=== Supplied data ===
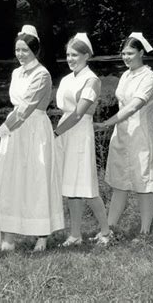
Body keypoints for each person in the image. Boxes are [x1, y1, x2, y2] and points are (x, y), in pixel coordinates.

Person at [0, 25, 64, 252]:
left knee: (36, 179)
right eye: (17, 50)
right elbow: (16, 109)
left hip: (34, 130)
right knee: (10, 179)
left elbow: (25, 110)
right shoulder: (16, 73)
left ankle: (42, 235)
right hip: (15, 130)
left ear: (35, 51)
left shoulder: (42, 74)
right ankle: (8, 237)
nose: (20, 54)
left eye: (25, 50)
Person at [95, 32, 153, 236]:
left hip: (140, 135)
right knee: (119, 182)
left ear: (141, 52)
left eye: (130, 53)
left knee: (143, 183)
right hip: (121, 134)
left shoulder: (149, 77)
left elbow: (133, 107)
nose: (126, 57)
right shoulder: (125, 75)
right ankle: (109, 228)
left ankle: (145, 232)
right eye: (123, 53)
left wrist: (106, 122)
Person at [54, 33, 112, 247]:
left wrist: (55, 133)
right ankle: (75, 234)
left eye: (75, 55)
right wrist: (59, 133)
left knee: (87, 186)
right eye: (68, 55)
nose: (70, 59)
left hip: (79, 133)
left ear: (86, 55)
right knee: (70, 187)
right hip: (65, 132)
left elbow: (78, 113)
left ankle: (106, 231)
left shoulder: (92, 80)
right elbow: (66, 110)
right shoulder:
===
**Exercise requirements**. Take the line containing "right eye: (17, 50)" as the first line and the last line of the data above as the final one. Write out these lines and all between them exactly.

**Written solution**.
right eye: (17, 50)
right elbow: (16, 109)
left hip: (34, 130)
right knee: (10, 179)
left elbow: (25, 110)
right shoulder: (16, 73)
left ankle: (42, 235)
right hip: (15, 130)
left ear: (35, 51)
left shoulder: (42, 74)
right ankle: (8, 237)
nose: (20, 54)
left eye: (25, 50)
Person at [95, 32, 153, 236]:
left hip: (140, 135)
right knee: (119, 182)
left ear: (141, 52)
left eye: (130, 53)
left knee: (143, 183)
right hip: (121, 134)
left shoulder: (149, 77)
left elbow: (133, 107)
nose: (126, 57)
right shoulder: (125, 75)
right ankle: (109, 228)
left ankle: (145, 232)
right eye: (123, 53)
left wrist: (106, 122)
Person at [54, 33, 112, 247]:
left wrist: (55, 133)
right ankle: (75, 234)
left eye: (75, 55)
right wrist: (59, 133)
left knee: (87, 186)
right eye: (68, 55)
nose: (70, 59)
left hip: (79, 133)
left ear: (86, 55)
right knee: (70, 187)
right hip: (65, 132)
left elbow: (78, 113)
left ankle: (106, 231)
left shoulder: (92, 80)
right elbow: (66, 110)
right shoulder:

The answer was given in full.